How low can you go? For Terence Crawford, pretty low as it turns out. After all the talk of Amir Khan’s success against southpaws over the years, Crawford came out orthodox. Regardless of the stance Khan got caught flat-footed, turned at an inopportune moment and got dropped in the first session. Talk about a terrible opener. The Bolton man got hurt right away. The champion picked and poked through rounds two and three as Khan tried his best not to rush in and overextend his lean frame.
Flirting with the southpaw stance finally, Crawford invested heavily in the body over rounds four and five, which would be a precursor to the finish. Khan had occasionally found a home for his nippy right cross, but overall was being pulled apart by the superior WBO king. Then Crawford smashed Khan with a legitimately low blow. Shaking his head and visibly in pain, Khan refused referee David Fields’ offer of a five-minute respite and instead negotiated his way out of the fight. The low blow was egregious and cynical, yet not enough to end a bout indefinitely. Khan’s rejection of a rest and recuperation period meant trainer Virgil Hunter had to climb the ropes and help his man withdraw.
Crawford’s finishing blow was bang out of order, but the consensus opinion was that Khan effectively and uncharacteristically, quit. The crowd booed in the arena, and probably at home as well. All on a pay-per-view platform.
After the fight, Khan denied he had quit, telling the BBC: ”I have a lot left in me. I will always get opportunities.” Amir is now likely to seek a fight with Kell Brook, who has been busy treading water himself of late.
Meanwhile, over in the UK, it was the night of the heavyweights. The fan favourite, David Allen, dramatically disposed of Aussie slugger Lucas Browne by way of a third-round body shot finish. The heavily-tattooed visitor had never managed to replicate his career-best 2016 win over Ruslan Chagaev and was last seen on British shores getting dropped and looking poor against ubiquitous journeyman Kamil Sokolowski. Before that, Dillian Whyte battered him in six rounds.

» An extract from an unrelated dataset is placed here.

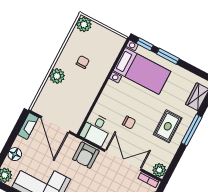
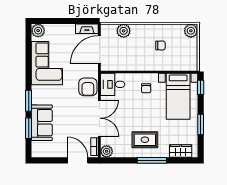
window: (168, 56) -> (201, 124), moved
plant: (57, 76) -> (124, 31), moved
chair: (129, 122) -> (146, 88), moved
floor lamp: (15, 154) -> (59, 30), removed
armchair: (86, 155) -> (88, 87), turned -90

Allen was a couple of steps down from Whyte but still had enough in the tank to tuck away Browne. Lucas had got off to a reasonable start, bagging the first couple with better boxing, punctuated by some solid uppercuts. Waiting for his opportunity, Allen slipped in a well-placed left hook to the ribs as Browne threw a right hand. Browne was counted out as the “Doncaster De La Hoya” marches on to more significant challenges.
Two-time Dillian Whyte victim Dereck Chisora grabbed a lacklustre win on the same card. Now trained by Dave Coldwell in Rotherham, Chisora started off a little sluggish against flexible Kosovan Senad Gashi. As the rounds progressed, Chisora started to find his range. Gashi reverted to a defensive posture, neglecting any notion of coming forward. Chisora’s main objective was to get the win by any means necessary and keep his name in the mix as a future Oleksandr Usyk opponent, should the Ukrainian get past Carlos Takam on his heavyweight debut, as expected.

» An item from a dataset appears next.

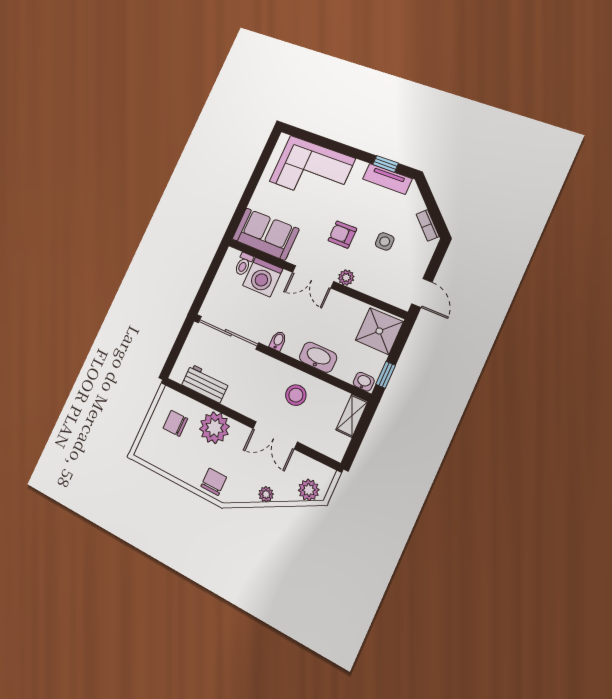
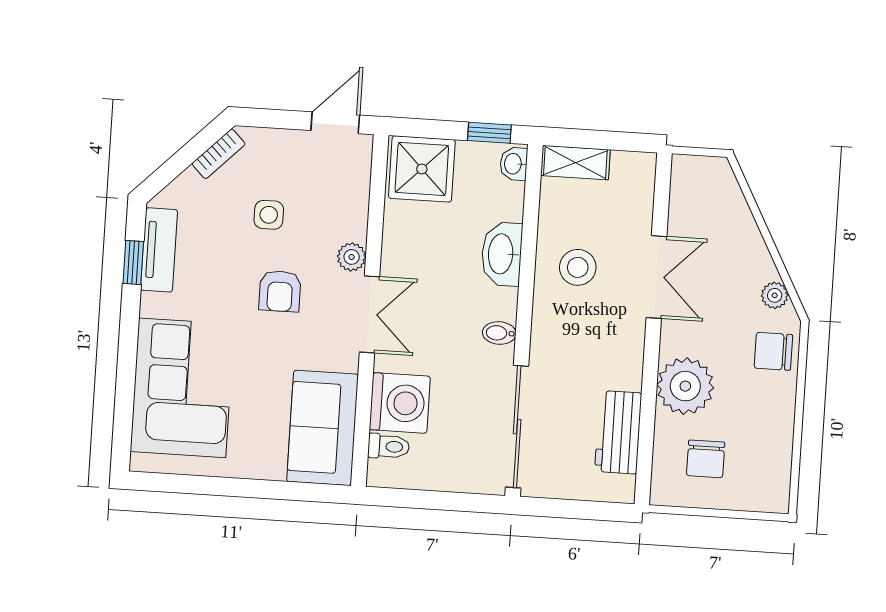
plant: (309, 490) -> (721, 188), removed
plant: (266, 494) -> (775, 295), moved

Josh Kelly and Joe Cordina continued their respective professional developments with a couple of solid wins. Switch-hitting Kelly put all the usual moves on display as he coasted home on points over 10 against Przemyslaw Runowski. Cordina added the vacant British lightweight title to his Commonwealth crown with a sixth-round stoppage of game domestic operator Andy Townend.
In a tasty Stateside rumble, Danny Garcia pummelled Adrian Granados to a seventh-round stoppage loss. Through smart investments and solid matchmaking Garcia has made a fantastic living off boxing. It helps that he can pack in a crowd and fight a bit too.
Granados is a rugged competitor, not quite good enough to aspire to championship level but good enough to compete with others in that class. Garcia’s honey punch has always been the left hook. Knowing all about that has not made it any easier to defend against for some fighters. “Swift” detonated one in round two that caught Granados flush and eased his path to the canvas. Towards the end of the same round, Danny showed that the right hand is pretty dangerous too. As Granados struggled to gain a foothold, Garcia dropped him for a second time.
Floored again in the fifth, getting tagged repeatedly, Granados was starting to look like a tatty rag doll, withered from years of child’s play. Granados -already with six losses on his slate- would’ve taken blows all night. Compassionate referee Thomas Taylor waved it off in the seventh as the Illinois man shipped repeated punches on the ropes. Garcia’s fan base went into raptures at ringside; the Philadelphian can grab himself a couple more big nights before he calls it quits. Filipino media outlets are already mumbling about a Garcia fight against Manny Pacquiao.